I can only wish TM had actually been oBongo


----------



## Chuck Smith (Feb 22, 2005)

Seriously..... He just needed to keep his mouth shut. that shows you the ignorance or arrogance of this president. Because him saying this could increase racial tensions. Is he saying that laws are against black people??? Is he saying our justice system is against minorities? Zimmerman is Hispanic!!!!

Again if you read what is being posted in the Open forum or hot topics about the Verdict. The way the case actually was presented and the evidence collected in a Criminal Trial..... The correct verdict was handed out. Because it boils down to facts.....not the possibility of profiling by GZ. But the fact is that TM made it home then came back to confront GZ. Then TM was ontop of GZ beating his head into the ground. Then GZ pulled his weapon and fired in self defense. Case closed.

Now if this does go to civil court (which it will).... The judge better let text messages from TM phone be allowed as evidence.
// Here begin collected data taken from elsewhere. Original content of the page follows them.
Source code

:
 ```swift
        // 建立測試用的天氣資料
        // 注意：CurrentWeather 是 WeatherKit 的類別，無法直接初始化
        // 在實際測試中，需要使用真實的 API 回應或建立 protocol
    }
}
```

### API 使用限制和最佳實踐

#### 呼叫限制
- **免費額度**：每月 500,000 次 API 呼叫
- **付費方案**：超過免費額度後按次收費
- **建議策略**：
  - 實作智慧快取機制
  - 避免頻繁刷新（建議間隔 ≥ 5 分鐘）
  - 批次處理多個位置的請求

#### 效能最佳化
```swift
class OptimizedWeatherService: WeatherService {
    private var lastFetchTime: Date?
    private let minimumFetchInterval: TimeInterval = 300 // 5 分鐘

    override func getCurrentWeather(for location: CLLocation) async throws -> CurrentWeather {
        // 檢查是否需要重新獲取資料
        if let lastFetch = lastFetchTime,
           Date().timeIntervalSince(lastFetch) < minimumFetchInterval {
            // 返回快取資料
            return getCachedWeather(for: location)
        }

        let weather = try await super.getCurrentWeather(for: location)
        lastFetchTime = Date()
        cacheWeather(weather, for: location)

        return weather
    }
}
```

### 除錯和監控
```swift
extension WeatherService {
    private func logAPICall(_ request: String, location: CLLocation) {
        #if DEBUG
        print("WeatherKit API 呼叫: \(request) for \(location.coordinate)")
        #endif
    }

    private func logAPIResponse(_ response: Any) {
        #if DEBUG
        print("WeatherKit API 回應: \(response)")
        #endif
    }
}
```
Because that could show that GZ might have been profiling.....but the profile fit. Just like when he stated that TM was acting funny like he was on something...and the toxicology report showed THC in the system. GM was correct.....he was on something or just gotten off something. That is another whole can of worms that could be open up....both ways.

But back to the presidents comments......he should have had none other than..... "I have no comment on this subject. Our justice system heard the case and made its verdict....next question."


----------



## Plainsman (Jul 30, 2003)

He is the most divisive president we have ever had. That and were sort of suckering too. As long as people pay attention to this trivia were not watching him further destroy the economy and hide what the IRS (Obama KGB) is doing.


----------